A new study has a warning for those who survive a bout with cancer -- you may need to do more to recover fully.
A new study indicates that survivors of breast cancer are often more at risk of having memory problems, and that there is actually a fairly simple solution to this phenomenon.
Scientists say that moderate to vigorous exercise can result in memory improvements in women who have survived breast cancer, and such exercise can alleviate the effects of excessive stress that women often experience after surviving cancer, according to a Northwestern University statement.
Many survivors of breast cancer go through chemotherapy or radiation treatments, which has been blamed for memory problems for patients — something that is often referred to as “chemo brain.” But scientists now think that the memory problems have less to do with chemo and more to do with the stress that women endure, as surviving cancer is a very frightening experience that results in fatigue and low self-confidence.
The findings were based on data from 1,800 breast cancer survivors, as well as 362 women who used “accelerometers” to measure how much they exercised each day. The research showed that greater levels of physical activity were tied to higher self-confidence and less stress as well as fewer memory problems.

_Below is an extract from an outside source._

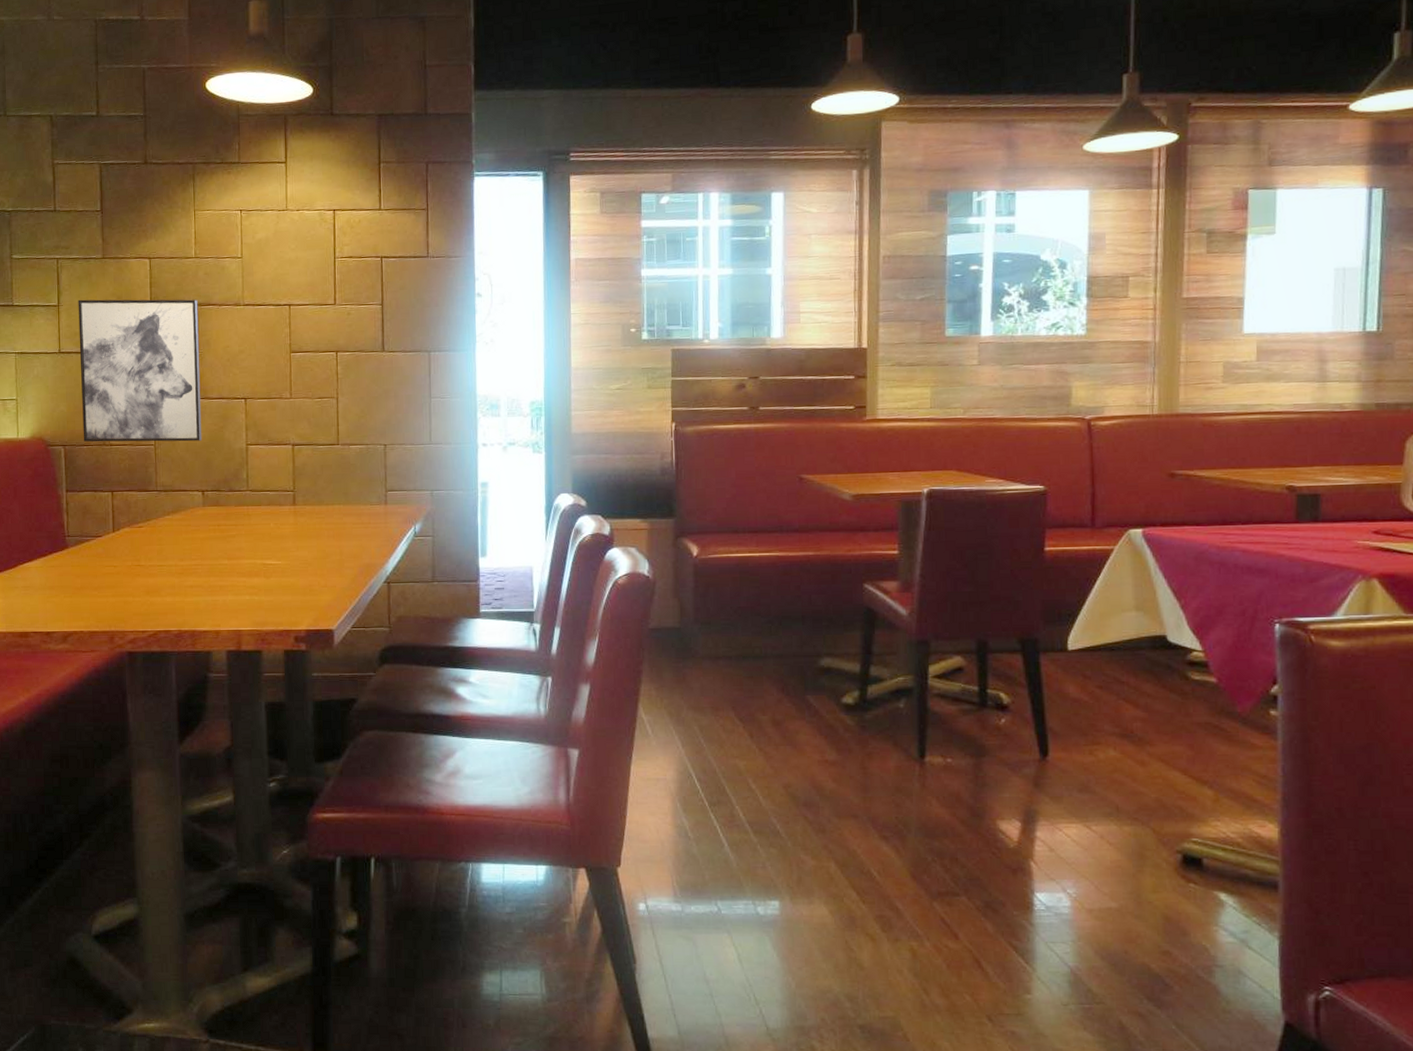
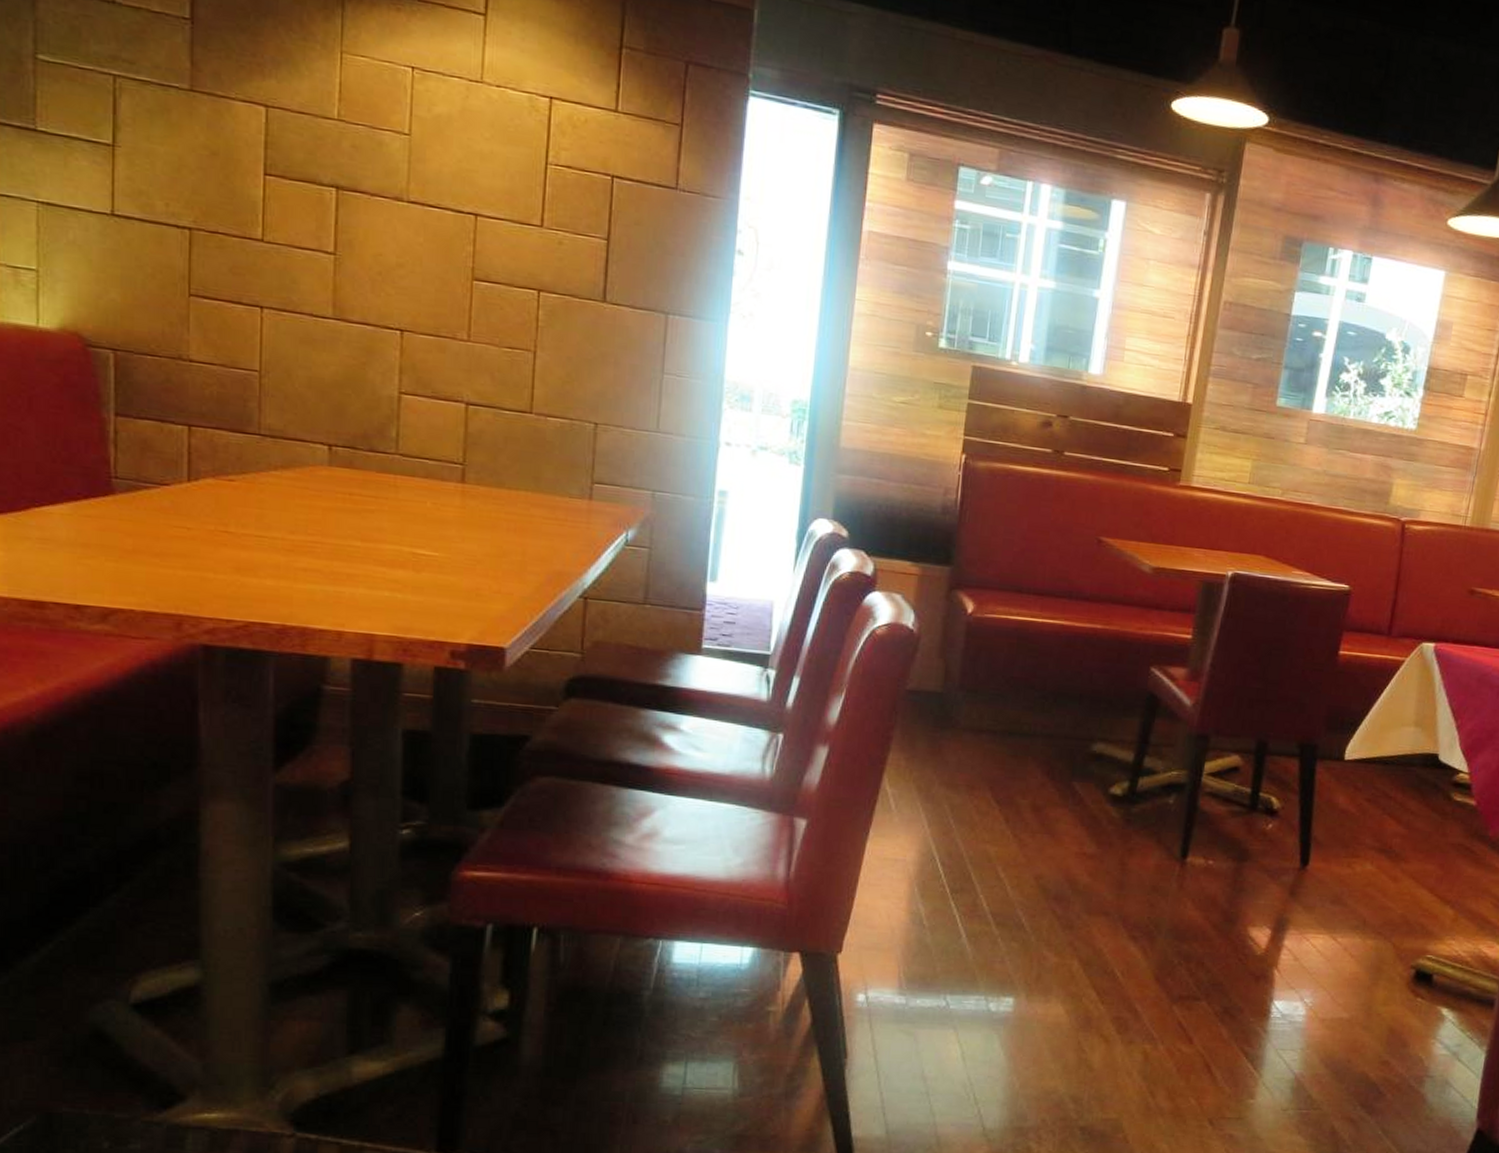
wall art: present [78,299,202,442] -> none [145,143,339,377]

“Our research suggests these self-reported memory problems may be emotionally related,” lead author Siobhan Phillips, assistant professor of preventive medicine at Northwestern University Feinberg School of Medicine, said in the statement. “These women are frightened, stressed, fatigued, tapped out emotionally and have low self-confidence, which can be very mentally taxing and can lead to perceived memory problems.
“We found moderate to vigorous physical activity actually benefits women psychologically and that, in turn, helps their memory,” Phillips added.